Coronation Everest, by James Morris. New York: E. P. Dutton & Co., 1958. 145 pages; ills. Price $3.75.

What, another Everest book? Yes, and a good one, too! In fact, one of the most readable of all. Although James Morris didn’t climb the mountain—not even to the South Col—he nevertheless saw as much as anyone, except the very highest climbers, of what went on. He was the special correspondent of The Times, and it was his job to give the British public, interested as never before in a mountain-climb, as prompt an account as possible of the progress of the Expedition. Above all, it was his job to see that The Times should be the first to print the news of the final outcome. This book is the story of how he accomplished his mission.

It was not an easy task. In the first place James had never been on a big mountain before and at times he had to operate under conditions of extreme fatigue. Yet no matter how exhausted he was he never failed to turn out his copy and, through the faithful performance of his carefully chosen Sherpa runners, get it to Katmandu and thence to London. A feeling of movement and urgency runs throughout the book. Even while he enlivens the narrative with sprightly episodes and vivid touches of scenery, and with quick characterizations of the climbers and Sherpas, he always keeps the story moving.
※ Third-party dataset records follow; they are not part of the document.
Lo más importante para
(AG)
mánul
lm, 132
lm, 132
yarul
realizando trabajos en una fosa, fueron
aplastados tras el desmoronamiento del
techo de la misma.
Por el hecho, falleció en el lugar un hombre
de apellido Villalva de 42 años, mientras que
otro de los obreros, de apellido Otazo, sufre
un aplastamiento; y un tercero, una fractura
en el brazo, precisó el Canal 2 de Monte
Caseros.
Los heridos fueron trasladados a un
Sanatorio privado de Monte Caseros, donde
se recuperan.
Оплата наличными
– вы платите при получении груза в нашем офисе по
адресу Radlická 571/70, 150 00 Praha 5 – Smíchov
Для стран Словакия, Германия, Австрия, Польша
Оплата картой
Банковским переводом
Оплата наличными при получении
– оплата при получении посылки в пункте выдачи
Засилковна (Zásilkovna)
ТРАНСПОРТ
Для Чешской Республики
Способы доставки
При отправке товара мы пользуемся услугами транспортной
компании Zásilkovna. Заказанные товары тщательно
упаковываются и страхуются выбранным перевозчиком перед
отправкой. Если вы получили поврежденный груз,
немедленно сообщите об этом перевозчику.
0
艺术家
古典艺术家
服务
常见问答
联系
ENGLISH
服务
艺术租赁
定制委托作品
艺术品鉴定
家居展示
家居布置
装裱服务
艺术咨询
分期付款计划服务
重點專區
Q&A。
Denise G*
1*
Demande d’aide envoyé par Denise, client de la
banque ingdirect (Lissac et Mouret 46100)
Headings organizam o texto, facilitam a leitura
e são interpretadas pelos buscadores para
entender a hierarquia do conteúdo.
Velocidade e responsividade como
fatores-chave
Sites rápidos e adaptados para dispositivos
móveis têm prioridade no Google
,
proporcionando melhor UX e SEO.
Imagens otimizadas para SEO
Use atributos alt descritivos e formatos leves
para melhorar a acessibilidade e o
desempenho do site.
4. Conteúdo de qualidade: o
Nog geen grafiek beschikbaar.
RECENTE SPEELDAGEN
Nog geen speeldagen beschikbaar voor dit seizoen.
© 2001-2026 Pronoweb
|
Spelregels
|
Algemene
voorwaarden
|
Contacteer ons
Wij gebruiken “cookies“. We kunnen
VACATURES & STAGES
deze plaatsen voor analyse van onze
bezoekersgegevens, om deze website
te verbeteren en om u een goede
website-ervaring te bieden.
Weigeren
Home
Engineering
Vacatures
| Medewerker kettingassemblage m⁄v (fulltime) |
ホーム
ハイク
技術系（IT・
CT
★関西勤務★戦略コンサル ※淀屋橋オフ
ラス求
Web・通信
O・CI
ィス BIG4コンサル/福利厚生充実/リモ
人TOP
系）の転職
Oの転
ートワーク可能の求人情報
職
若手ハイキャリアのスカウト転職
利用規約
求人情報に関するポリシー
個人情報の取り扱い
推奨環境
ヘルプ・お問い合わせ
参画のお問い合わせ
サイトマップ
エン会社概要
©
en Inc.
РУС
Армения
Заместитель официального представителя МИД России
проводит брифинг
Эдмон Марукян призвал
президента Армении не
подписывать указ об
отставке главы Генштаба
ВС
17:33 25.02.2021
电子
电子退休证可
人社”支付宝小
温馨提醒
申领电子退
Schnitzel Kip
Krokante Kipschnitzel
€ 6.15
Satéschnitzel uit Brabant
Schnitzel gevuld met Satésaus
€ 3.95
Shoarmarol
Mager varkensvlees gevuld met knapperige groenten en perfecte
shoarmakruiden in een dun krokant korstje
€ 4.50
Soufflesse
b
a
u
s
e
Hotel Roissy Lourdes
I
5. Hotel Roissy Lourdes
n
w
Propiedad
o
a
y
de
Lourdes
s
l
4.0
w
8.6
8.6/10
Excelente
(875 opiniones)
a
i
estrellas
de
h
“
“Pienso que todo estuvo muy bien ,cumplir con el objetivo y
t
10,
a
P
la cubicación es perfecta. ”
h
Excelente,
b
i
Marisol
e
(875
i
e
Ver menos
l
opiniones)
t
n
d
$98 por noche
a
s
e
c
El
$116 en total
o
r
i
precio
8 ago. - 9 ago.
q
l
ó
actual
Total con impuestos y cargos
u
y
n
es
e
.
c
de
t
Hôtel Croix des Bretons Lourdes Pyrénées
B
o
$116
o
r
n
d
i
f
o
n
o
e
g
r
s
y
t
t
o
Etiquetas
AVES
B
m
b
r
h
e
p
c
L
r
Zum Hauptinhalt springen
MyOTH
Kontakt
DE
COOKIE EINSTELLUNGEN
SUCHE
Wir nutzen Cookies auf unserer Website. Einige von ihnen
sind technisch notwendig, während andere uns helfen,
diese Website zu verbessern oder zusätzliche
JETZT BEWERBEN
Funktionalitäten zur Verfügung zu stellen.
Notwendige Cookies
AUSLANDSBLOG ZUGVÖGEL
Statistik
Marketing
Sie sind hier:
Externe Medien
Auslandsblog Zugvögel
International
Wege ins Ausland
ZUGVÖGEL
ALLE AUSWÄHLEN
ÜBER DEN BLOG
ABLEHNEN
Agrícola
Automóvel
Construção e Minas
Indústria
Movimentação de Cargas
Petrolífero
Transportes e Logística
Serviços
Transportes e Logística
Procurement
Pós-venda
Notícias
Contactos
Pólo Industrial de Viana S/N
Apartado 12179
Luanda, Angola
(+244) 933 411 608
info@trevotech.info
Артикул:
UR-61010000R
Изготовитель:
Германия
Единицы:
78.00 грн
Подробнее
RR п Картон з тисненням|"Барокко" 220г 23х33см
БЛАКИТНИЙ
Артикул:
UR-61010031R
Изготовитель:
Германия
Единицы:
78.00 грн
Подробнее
While Coronation Everest presents us with a lively review of the whole Everest story, it is not for that alone that we find it an indispensable addition to the saga. Its main theme, after all, is the method by which the news of the spectacular success was sped to London by an almost incredible combination of ingenious planning, cunning contrivance, bold execution—and a seasoning of good luck. The correspondents of other papers, Indian as well as British, were striving and scheming to be the first to get the news. And when at last it came—by radio from Namche Bazar to Katmandu— the correspondents to a man fell for Morris’ despatch: Snow conditions bad stop advanced base abandoned yesterday stop awaiting improvement. Decoded, this message reached England on the eve of the Coronation as: "Summit of Everest reached on May 29 by Hillary and Tenzing.”